"We are the 140 million poor and low-wealth people, standing together to declare we won't be silent anymore," said Rev. Dr. Liz Theoharis, co-chair of the campaign. "Poverty is a policy choice and we will hold our leaders accountable."
Fellow campaign co-chair Bishop William Barber echoed that message in a speech at the Mass Poor People's and Low-Wage Workers' Assembly and Moral March on Washington, which drew thousands to the nation's capital.
Barber declared that as long as essential workers are treated like they are "expendable" during a public health crisis, as long as federal lawmakers block pandemic relief for families, "as long as we have the stealing of native lands and unjust immigration," and as long as millions of people nationwide face hunger and homelessness, "we won't be silent anymore."
"Let us be clear: We are not simply here for a day," explained Barber, who also highlighted voter suppression efforts and the United States' significant military spending. "This assembly is to declare the full commitment of a fusion coalition."
"Now is the time for a Third Reconstruction. We are the rejected—who've been rejected by the politics of trickle-down economics and rejected by neoliberalism," he continued, sharing the history of the first two reconstructions.
"This is a movement—until children are protected; until sick folk are healed; until low-wage workers are paid; until immigrants are treated fairly; until affordable housing is provided; until the atmosphere, the land, and the water are protected; until saving the world, and diplomacy, and living in peace is more important than blowing up the world," he added, "we won't be silent anymore."
Participants in the event shared updates on social media with the hashtag #MoralAssembly2022:
The event featured testimonies from people like Vivian Henry of the Minnesota Poor People's Campaign, who spoke of her fears about losing her Medicaid due to politicians who don't care whether she lives or dies.
"I'm here to say that if Congress can repeatedly afford to give corporate welfare to the rich, then Congress can afford universal healthcare for all so that people don't go bankrupt or are forced to use a GoFundMe to cover medical expenses," Henry said. "Scarcity is a massive lie!"

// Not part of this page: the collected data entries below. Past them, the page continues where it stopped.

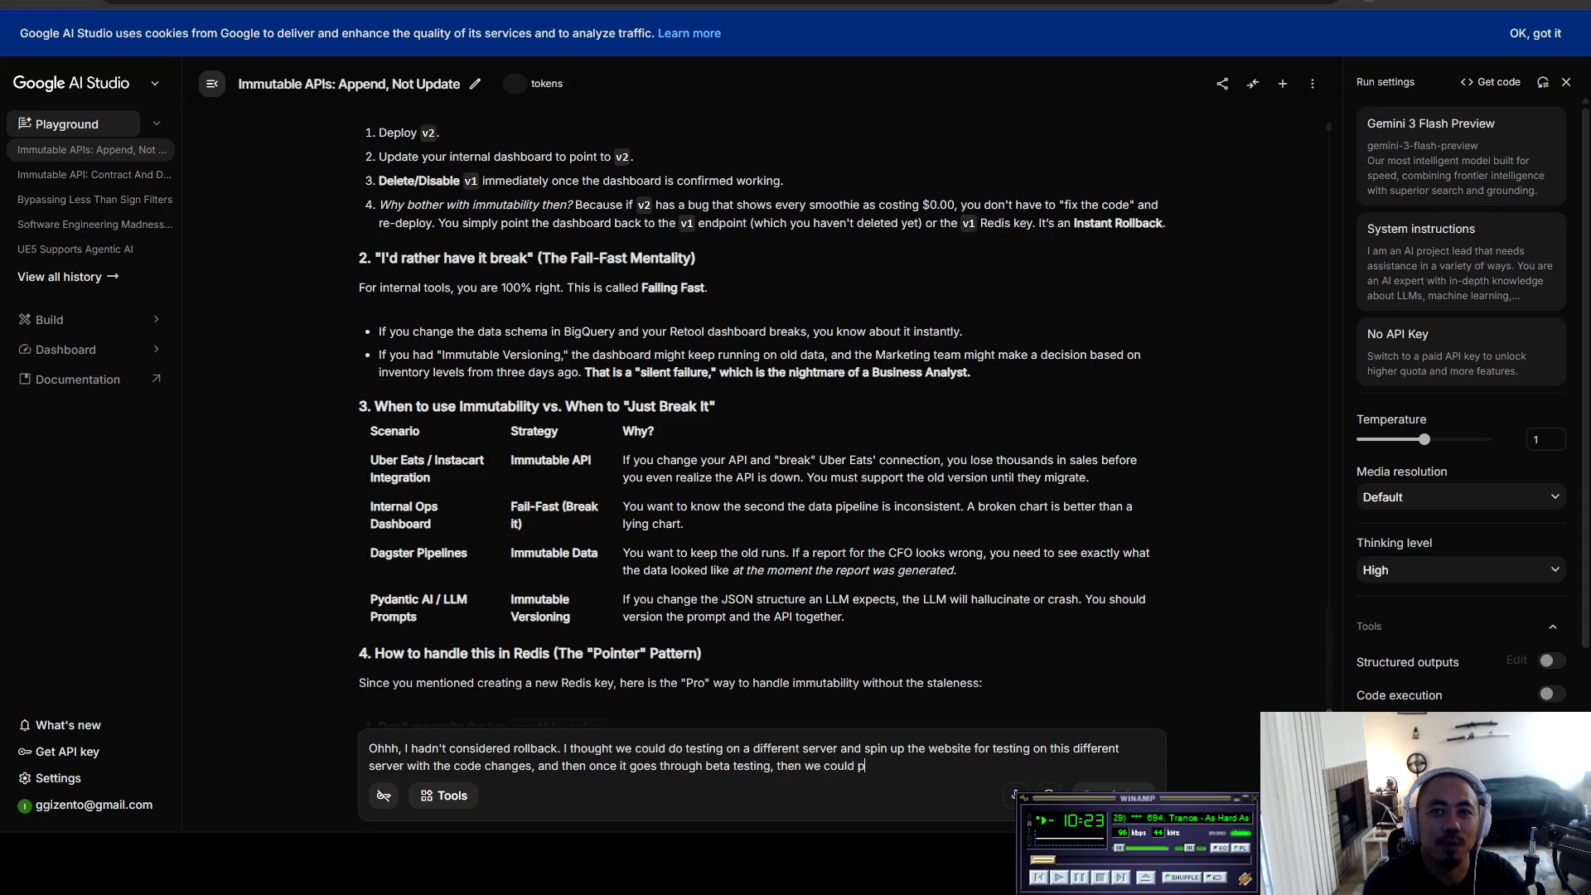
key("BackSpace")
key("BackSpace")
key("BackSpace")
type("to productrio")
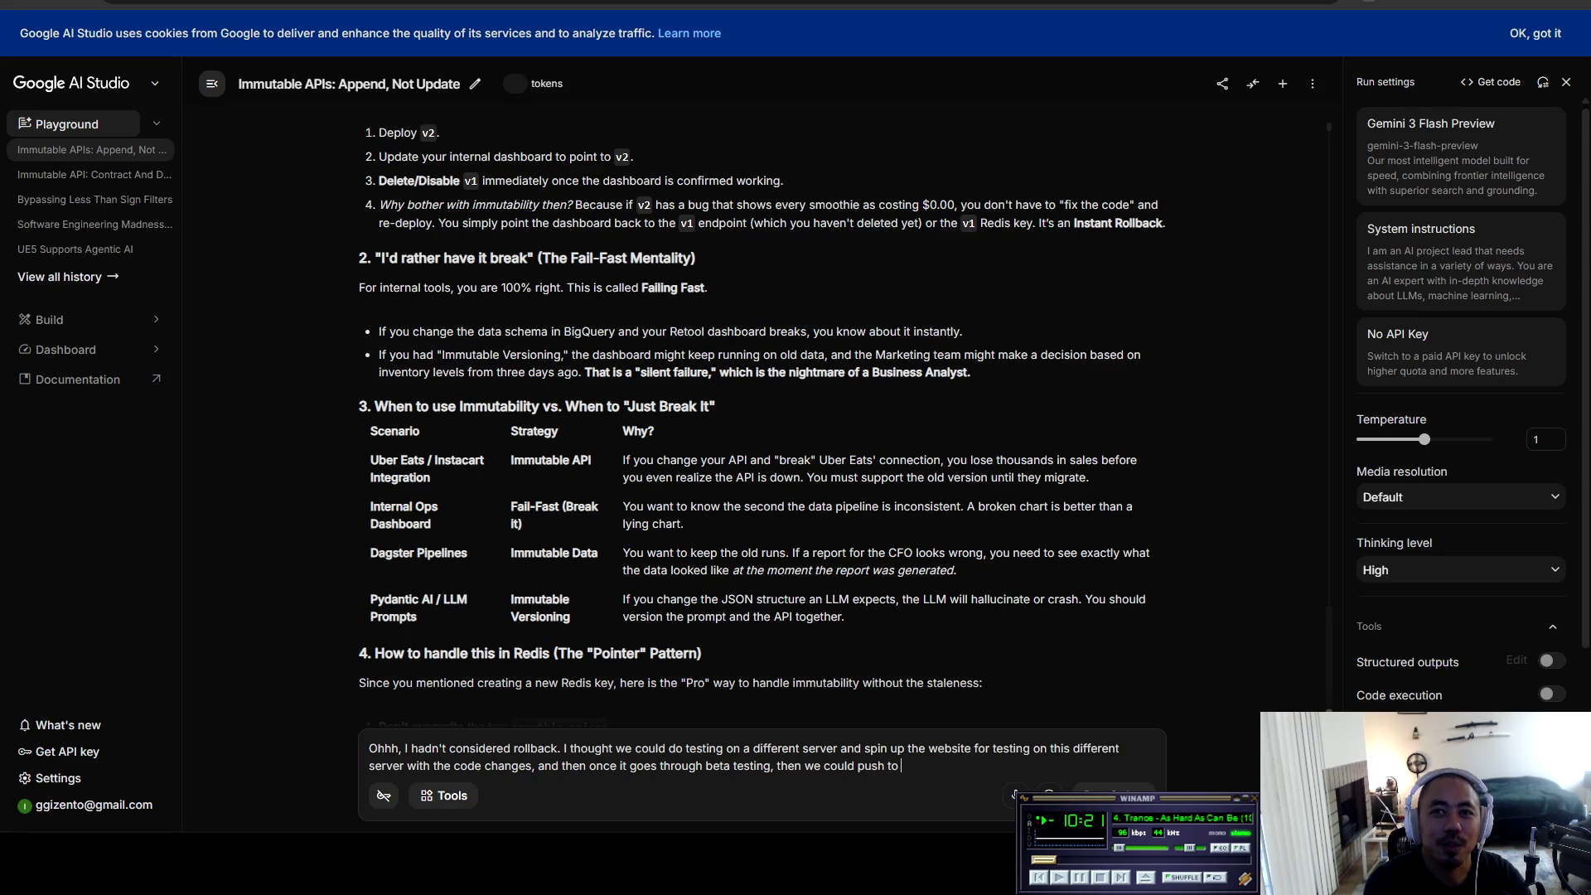
key("BackSpace")
key("BackSpace")
key("BackSpace")
type("ion. Is that how peo")
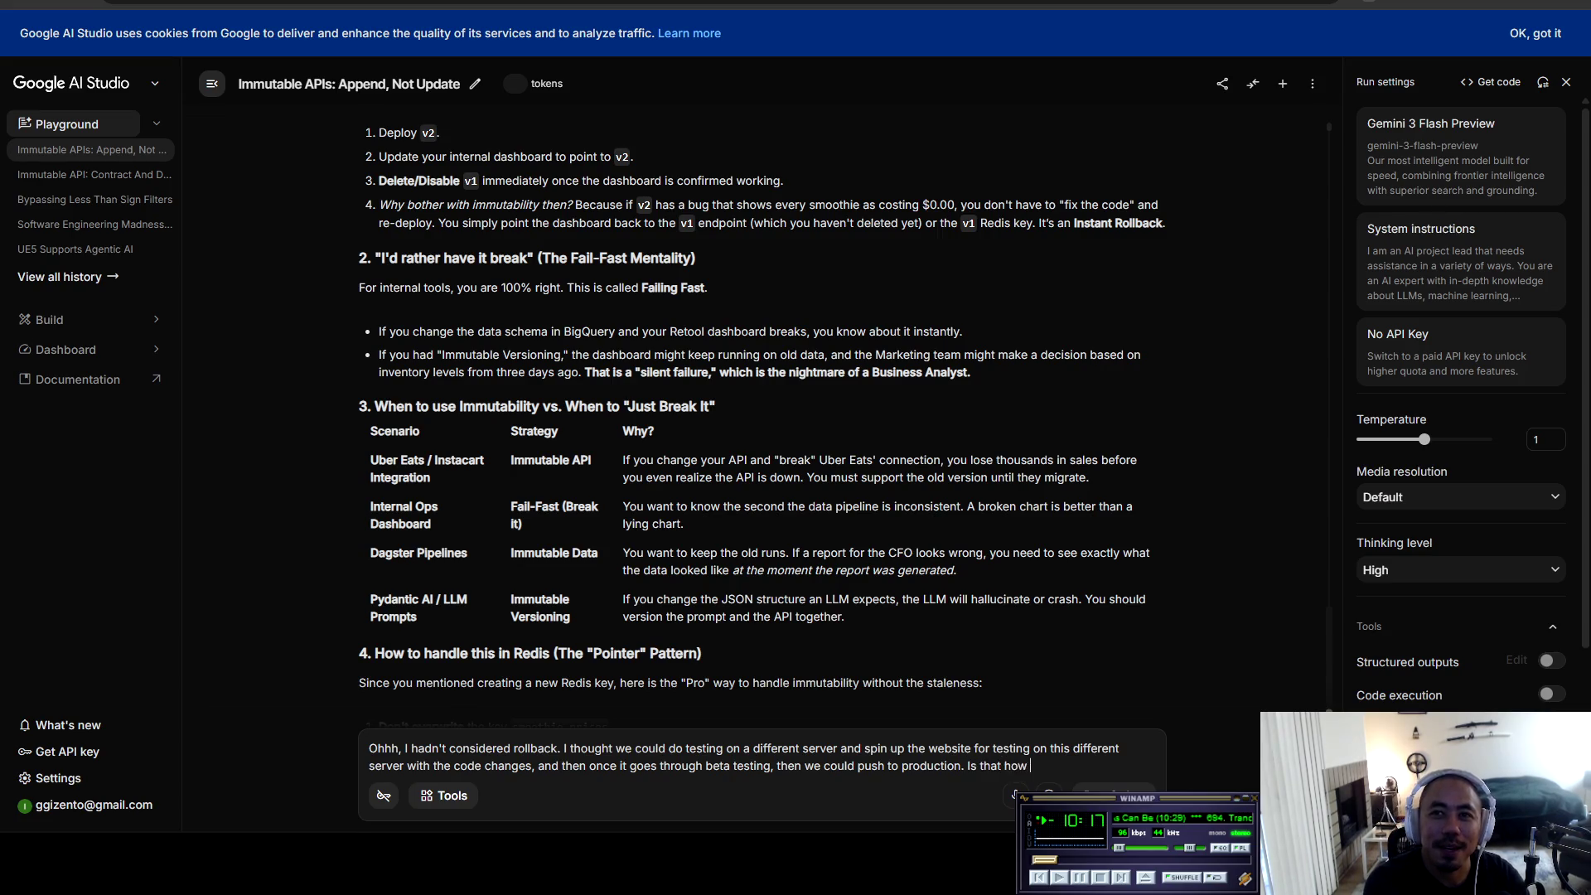
type("ple normn")
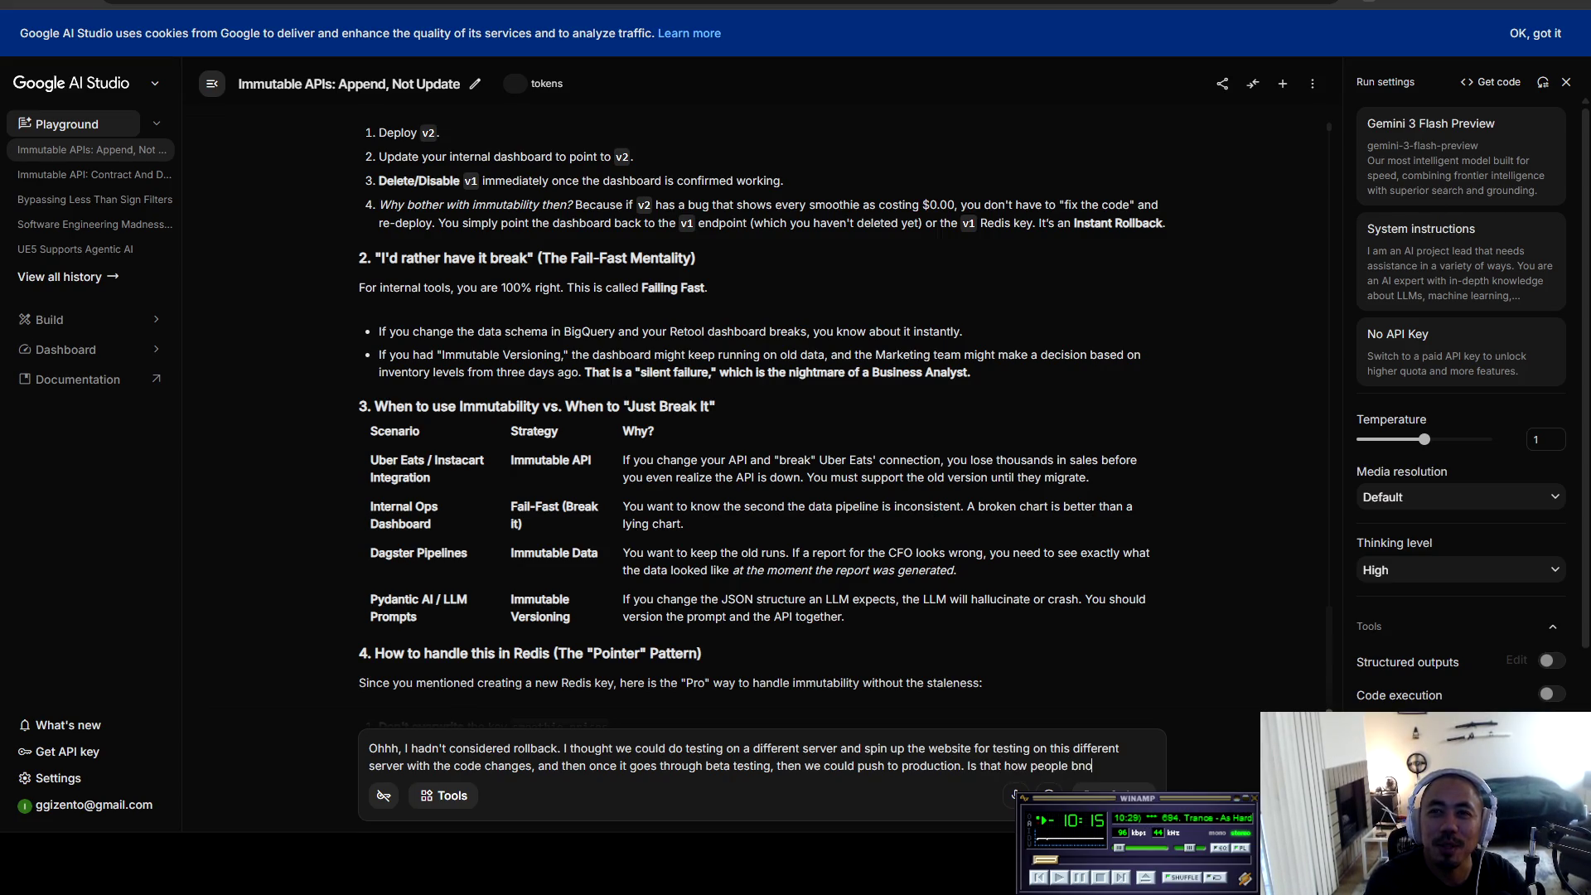
Step: Add 'Is that how people normally work when pushing to a live site?' and end with 'You tell me.'
key("BackSpace")
type("lly work when p")
type("ushing to a ")
type("live siut")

"My children are survivors just by being alive. It is not enough to be resilient and survive, it is our human right to grow and thrive," declared Maya Torralba, an Indigenous mother who spoke at the assembly, followed by her daughter, Kateri Daffron.
Describing her experience growing up in Anadarko, Oklahoma, Daffron said that "although I moved away I am still in poverty. I cannot leave poverty. I am a 17-year-old child and my country has already failed me."
Kevin Queen, who traveled to the rally from Nebraska, told North Country Public Radio that "it's kind of sickening to me that we've come to the capital of the richest country on the planet and we see homeless people in tunnels and living on the streets."
"And so just to be able to be here and participate is an honor as well as something that's very upsetting, because here we are, what, 60 years later, and we're still marching for the poor—we still haven't fixed this problem," he added, referencing the 1963 March on Washington—where Rev. Dr. Martin Luther King Jr. delivered his "I Have a Dream" speech.
Ahead of the assembly, Barber said that people were coming to D.C. "to say not only do we need a moral reset... we represent 32% of the electorate now, poor people do, and 45% of the electorate in battleground states. And it's time for that power to be organized, mobilized, and felt in every election throughout this country."